My copy of Bargue’s copy of Holbein’s Portrait of Sir Thomas Elyot

This is my forth Bargue drawing done at the Toronto Academy of Realist Art. Students at the academy start by doing four Bargue copies before moving on to drawing from the cast, so this is my final Bargue drawing done at the academy.

Each Bargue drawing we do is of increasing complexity, so this one has a lot more subtle details than my first three Bargue drawings. The course is available in book form as the Charles Bargue and JeanLeon Gerome Drawing Course.

In those first drawings I copyied Bargue’s studies of casts/sculptures. This one is little special since his drawing is actually a copy of a Hans Holbein drawing.
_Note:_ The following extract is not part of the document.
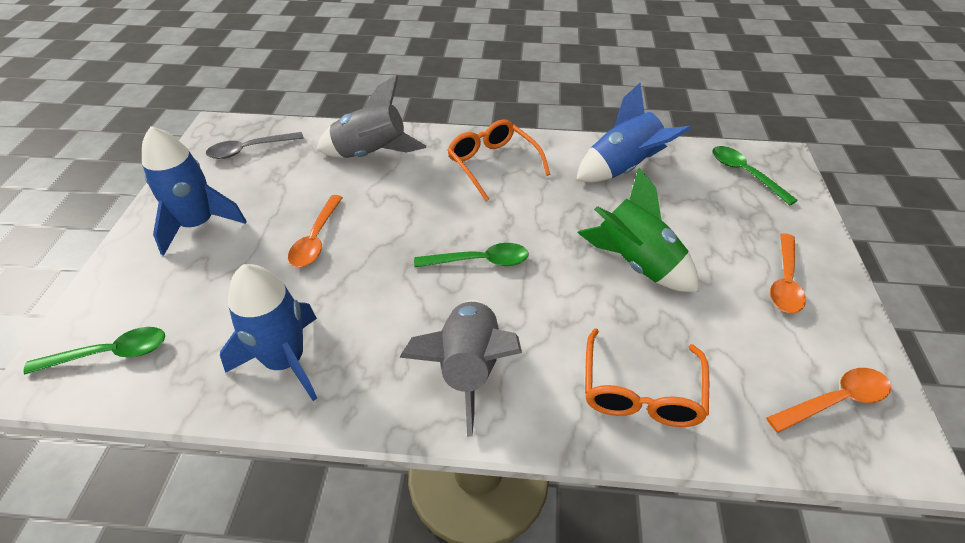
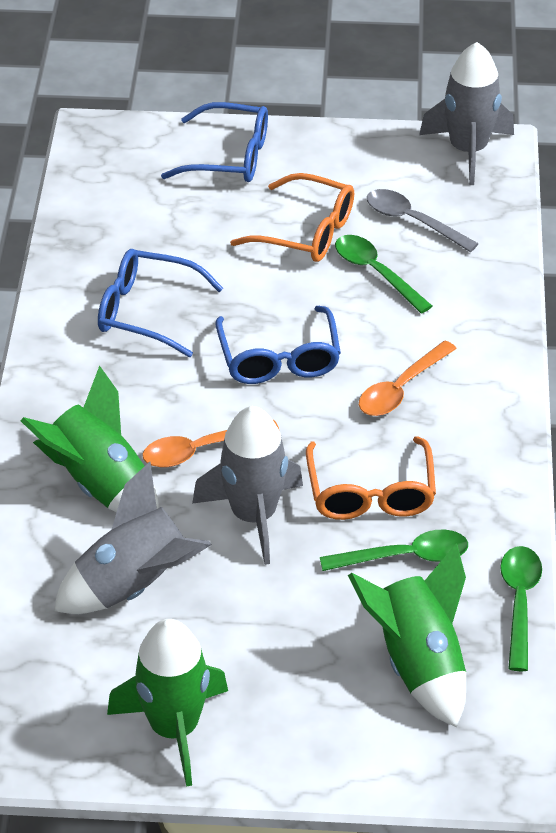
blue glasses: 0 -> 3
blue rocket: 3 -> 0
green rocket: 1 -> 3
grey rocket: 2 -> 3
orange spoon: 3 -> 2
So my drawing is a copy of a copy.

Close-up

My first Bargue drawings were done with graphite pencils, while I used Carbon pencils for one. Carbon is a bit like a mix between drawing with graphite and charcoal. It is trickier to handle as it is somewhat waxy and almost un-erasable. But handled correctly the dark tones will be richer and deeper with carbon compared to graphite.

My drawing (left) executed at a larger scale beside the lithograph by Charles Bargue.

As part of increasing the compexity of the task for the fourth and final Bargue drawing at the Academy of Realist Art students also have to enlarge the drawing they are copying. This makes it more challenging to keep all the proportions correct, as compared to when drawing at the same scale in the first three Bargue copies.

(The drawing is plate II, 19 in the Charles Bargue Drawing Course. It is only a small picture in the drawing course book, but the academy had an original lithograph of the drawing.)

The Hans Holbein original

This is what the original Hans Holbein the Younger portrait of Thomas Elyot looks like (The portrait is part of the Royal Collection at Windsor Castle in England):

Sir Thomas Elyot by Hans Holbein the Younger. Source: Wikimedia Commons.

From what I can tell “Elyot” is the correct spelling of the name and I don’t know why Holbein wrote it as “Eliott”. In his portait of Thomas Elyot’s wife, he uses the spelling “Eliot”. So he changed it, but it seems like he got it wrong both times.